In 2020, Lusk also provided a moment of striking vocal power when he sang Billie Holiday’s seminal civil rights anthem ‘Strange Fruit’ at a Black Lives Matter protest in Los Angeles.
The stirring, emotionally driven performance now follows the end of Gabriels’ video for ‘Love and Hate in a Different Time’ — the track Elton John described as “one of the most seminal records I’ve heard in the past 10 years”.
“I hadn’t participated in any protests or said anything up until that point, but I was working a job with predominantly white co-workers and they were participating,” says Lusk. “I hadn’t and just thought, ‘What the fuck is wrong with you?’” he says.
But it was a leaked video of Ahmaud Arbery’s murder while jogging through a predominantly white neighbourhood that prompted Lusk to step up to the megaphone at the protest and sing.
“Look, I have a hobby of looking at vacant houses I can’t afford, so that shook me to my core.

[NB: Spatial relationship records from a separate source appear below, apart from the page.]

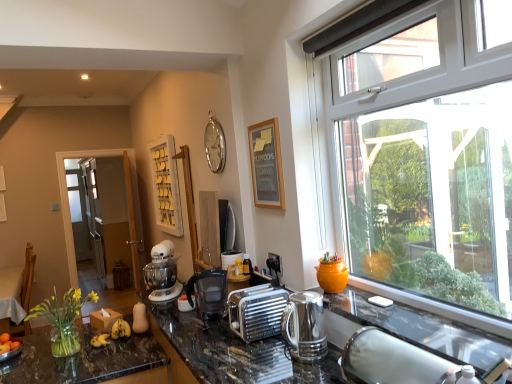
Where is `free space to the right of yellow matte bananas at center`? free space to the right of yellow matte bananas at center is located at coordinates (141, 339).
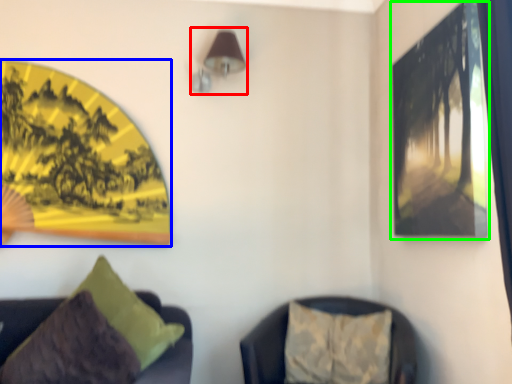
Question: Which object is the closest to the lamp (highlighted by a red box)? Choose among these: picture frame (highlighted by a blue box) or picture frame (highlighted by a green box).

Choices:
 (A) picture frame
 (B) picture frame

Answer: (A)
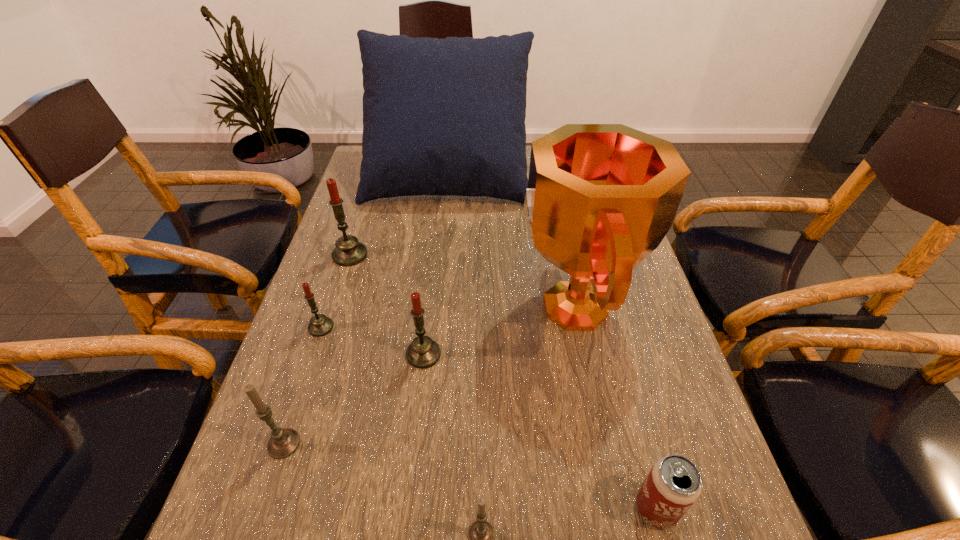
Identify the location of object located in the far edge section of the desktop. The width and height of the screenshot is (960, 540). (442, 117).

Locate an element on the screen. The width and height of the screenshot is (960, 540). cushion that is at the left edge is located at coordinates (442, 117).

Identify the location of award present at the right edge. (601, 197).

Find the location of a particular element. beer can present at the right edge is located at coordinates (673, 484).

Find the location of a particular element. This screenshot has width=960, height=540. object that is at the far left corner is located at coordinates (442, 117).

In order to click on free space at the left edge in this screenshot , I will do `click(342, 266)`.

At what (x,y) coordinates should I click in order to perform the action: click on vacant space at the right edge. Please return your answer as a coordinate pair (x, y). This screenshot has width=960, height=540. Looking at the image, I should click on (636, 469).

The image size is (960, 540). I want to click on free spot between the tallest candle and the award, so click(x=462, y=281).

You are a GUI agent. You are given a task and a screenshot of the screen. Output one action in this format:
    pyautogui.click(x=<x>, y=<y>)
    Task: Click on the free point between the fourth farthest candle and the third farthest candle
    This screenshot has width=960, height=540.
    Given the screenshot: What is the action you would take?
    pyautogui.click(x=353, y=399)

Identify the location of empty space that is in between the smallest red candle and the cushion. The width and height of the screenshot is (960, 540). (384, 252).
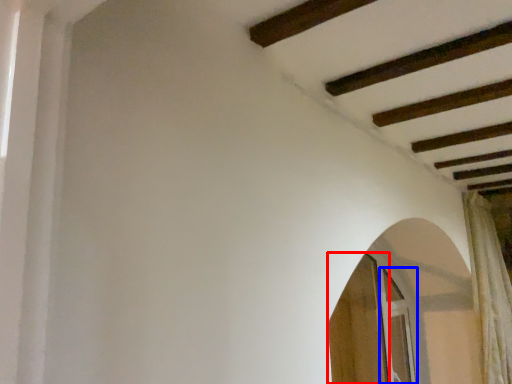
Question: Which object appears closest to the camera in this image, screen door (highlighted by a red box) or screen door (highlighted by a blue box)?

Choices:
 (A) screen door
 (B) screen door

Answer: (A)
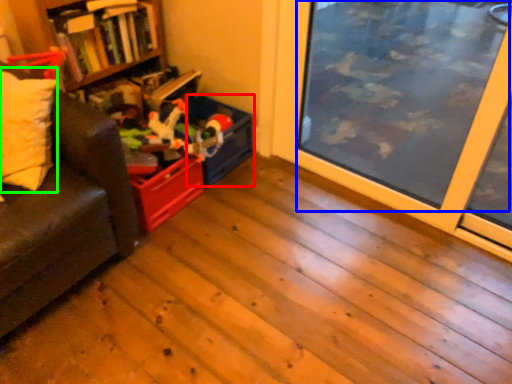
Question: Estimate the real-world distances between objects in this image. Which object is farther from storage box (highlighted by a red box), window screen (highlighted by a blue box) or pillow (highlighted by a green box)?

Choices:
 (A) window screen
 (B) pillow

Answer: (A)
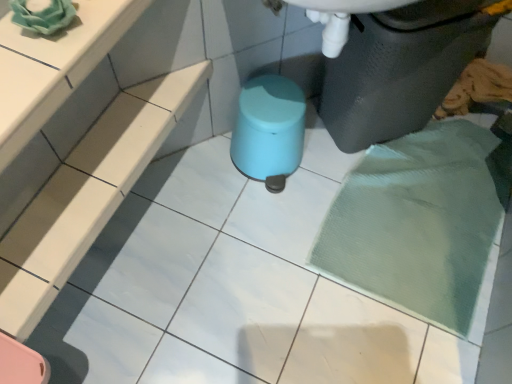
At what (x,y) coordinates should I click in order to perform the action: click on free space on the front side of matte plastic waste container at lower right. Please return your answer as a coordinate pair (x, y). The image size is (512, 384). Looking at the image, I should click on (386, 199).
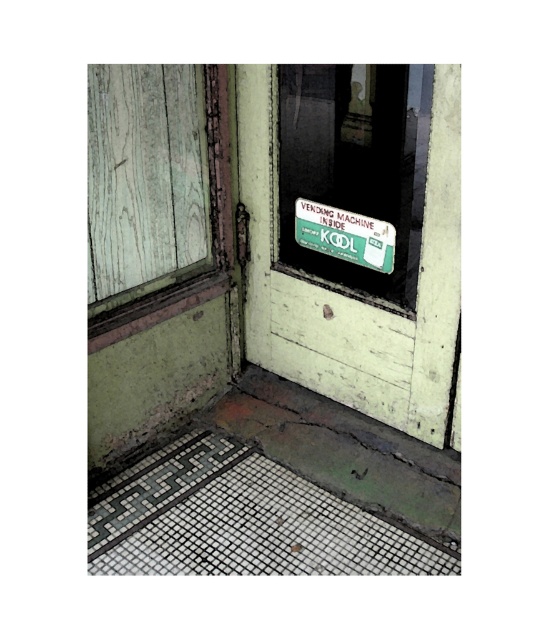
Measure the distance from weathered wood window at upper left to green matte vending machine at upper center.

weathered wood window at upper left and green matte vending machine at upper center are 15.73 inches apart from each other.

Can you confirm if weathered wood window at upper left is smaller than green matte vending machine at upper center?

Actually, weathered wood window at upper left might be larger than green matte vending machine at upper center.

Between point (210, 115) and point (391, 237), which one is positioned in front?

Point (391, 237) is in front.

At what (x,y) coordinates should I click in order to perform the action: click on weathered wood window at upper left. Please return your answer as a coordinate pair (x, y). Looking at the image, I should click on (156, 195).

Can you confirm if green matte screen door at center is positioned to the right of green matte vending machine at upper center?

Incorrect, green matte screen door at center is not on the right side of green matte vending machine at upper center.

Does green matte screen door at center have a larger size compared to green matte vending machine at upper center?

Yes, green matte screen door at center is bigger than green matte vending machine at upper center.

I want to click on green matte screen door at center, so click(x=355, y=234).

Between point (430, 234) and point (312, 275), which one is positioned behind?

Positioned behind is point (312, 275).

Image resolution: width=549 pixels, height=640 pixels. Describe the element at coordinates (355, 234) in the screenshot. I see `green matte screen door at center` at that location.

At what (x,y) coordinates should I click in order to perform the action: click on green matte screen door at center. Please return your answer as a coordinate pair (x, y). Looking at the image, I should click on (355, 234).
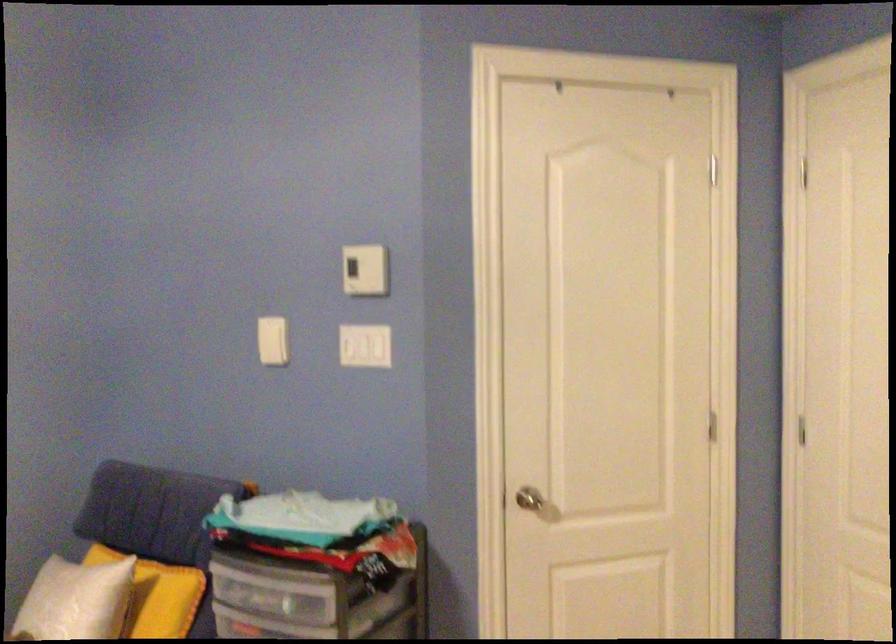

It’s my thing! I go look at $20m houses in LA and peek in the windows.
“When that came out it shook me to my core, because usually they say, ‘It’s ’cos you didn’t comply.’ In his case, these people chased him down, blocked him in, shot and killed him.”
Of his performance, he adds: “I just got up during a heated moment during the protest and performed. But it’s sad that a song written so many years ago is still relevant today.”
And it is those powerhouse vocals from Lusk that will assure Gabriels’ place as one of 2022’s biggest acts.
“I didn’t expect it — this band — to be this, I was like, ‘I’m gonna work and see if this is fun.’ That’s all it was, and there was literally no pressure. But when we had the first meetings with labels, I was crying and it was the first time I realised that with Ari and Ryan, these men have literally changed my life and low-key kind of saved it. I’m now able to be everything I thought I could be and everything I wanna be.”